=== Work instruction ===
Transcribe the following records in full, exactly as shown.

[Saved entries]

::::::

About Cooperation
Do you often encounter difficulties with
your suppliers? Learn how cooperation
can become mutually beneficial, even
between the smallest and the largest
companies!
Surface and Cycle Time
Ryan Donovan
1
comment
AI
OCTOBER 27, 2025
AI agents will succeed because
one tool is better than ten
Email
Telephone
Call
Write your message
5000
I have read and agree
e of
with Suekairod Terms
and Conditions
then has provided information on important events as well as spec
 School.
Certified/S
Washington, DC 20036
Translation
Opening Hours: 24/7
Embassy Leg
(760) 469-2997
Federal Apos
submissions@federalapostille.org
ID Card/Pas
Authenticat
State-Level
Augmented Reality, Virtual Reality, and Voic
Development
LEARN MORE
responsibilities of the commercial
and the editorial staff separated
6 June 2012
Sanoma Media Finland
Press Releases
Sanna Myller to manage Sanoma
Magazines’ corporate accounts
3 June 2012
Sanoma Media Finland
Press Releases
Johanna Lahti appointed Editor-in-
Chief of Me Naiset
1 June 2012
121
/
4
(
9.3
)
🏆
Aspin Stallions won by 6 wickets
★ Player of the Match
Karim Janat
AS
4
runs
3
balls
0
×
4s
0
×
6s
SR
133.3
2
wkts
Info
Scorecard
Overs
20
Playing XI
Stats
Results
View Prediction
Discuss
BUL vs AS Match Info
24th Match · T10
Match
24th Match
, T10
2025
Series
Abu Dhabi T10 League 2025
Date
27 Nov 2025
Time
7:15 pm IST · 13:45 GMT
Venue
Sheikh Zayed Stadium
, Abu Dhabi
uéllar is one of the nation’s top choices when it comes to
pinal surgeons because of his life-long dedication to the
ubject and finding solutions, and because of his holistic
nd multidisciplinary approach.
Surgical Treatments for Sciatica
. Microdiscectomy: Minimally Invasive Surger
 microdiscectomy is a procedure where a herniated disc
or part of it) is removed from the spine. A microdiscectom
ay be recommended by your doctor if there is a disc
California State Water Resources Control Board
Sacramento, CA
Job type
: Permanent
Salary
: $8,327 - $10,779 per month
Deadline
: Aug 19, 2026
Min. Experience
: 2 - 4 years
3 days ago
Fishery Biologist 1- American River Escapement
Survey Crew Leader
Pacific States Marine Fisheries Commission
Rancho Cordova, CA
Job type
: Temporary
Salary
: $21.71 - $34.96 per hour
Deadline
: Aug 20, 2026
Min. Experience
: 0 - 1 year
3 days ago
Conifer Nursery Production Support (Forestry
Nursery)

::::::

=== Exercise result ===
About Cooperation
Do you often encounter difficulties with
your suppliers? Learn how cooperation
can become mutually beneficial, even
between the smallest and the largest
companies!
Surface and Cycle Time
Ryan Donovan
1
comment
AI
OCTOBER 27, 2025
AI agents will succeed because
one tool is better than ten
Email
Telephone
Call
Write your message
5000
I have read and agree
e of
with Suekairod Terms
and Conditions
then has provided information on important events as well as spec
 School.
Certified/S
Washington, DC 20036
Translation
Opening Hours: 24/7
Embassy Leg
(760) 469-2997
Federal Apos
submissions@federalapostille.org
ID Card/Pas
Authenticat
State-Level
Augmented Reality, Virtual Reality, and Voic
Development
LEARN MORE
responsibilities of the commercial
and the editorial staff separated
6 June 2012
Sanoma Media Finland
Press Releases
Sanna Myller to manage Sanoma
Magazines’ corporate accounts
3 June 2012
Sanoma Media Finland
Press Releases
Johanna Lahti appointed Editor-in-
Chief of Me Naiset
1 June 2012
121
/
4
(
9.3
)
🏆
Aspin Stallions won by 6 wickets
★ Player of the Match
Karim Janat
AS
4
runs
3
balls
0
×
4s
0
×
6s
SR
133.3
2
wkts
Info
Scorecard
Overs
20
Playing XI
Stats
Results
View Prediction
Discuss
BUL vs AS Match Info
24th Match · T10
Match
24th Match
, T10
2025
Series
Abu Dhabi T10 League 2025
Date
27 Nov 2025
Time
7:15 pm IST · 13:45 GMT
Venue
Sheikh Zayed Stadium
, Abu Dhabi
uéllar is one of the nation’s top choices when it comes to
pinal surgeons because of his life-long dedication to the
ubject and finding solutions, and because of his holistic
nd multidisciplinary approach.
Surgical Treatments for Sciatica
. Microdiscectomy: Minimally Invasive Surger
 microdiscectomy is a procedure where a herniated disc
or part of it) is removed from the spine. A microdiscectom
ay be recommended by your doctor if there is a disc
California State Water Resources Control Board
Sacramento, CA
Job type
: Permanent
Salary
: $8,327 - $10,779 per month
Deadline
: Aug 19, 2026
Min. Experience
: 2 - 4 years
3 days ago
Fishery Biologist 1- American River Escapement
Survey Crew Leader
Pacific States Marine Fisheries Commission
Rancho Cordova, CA
Job type
: Temporary
Salary
: $21.71 - $34.96 per hour
Deadline
: Aug 20, 2026
Min. Experience
: 0 - 1 year
3 days ago
Conifer Nursery Production Support (Forestry
Nursery)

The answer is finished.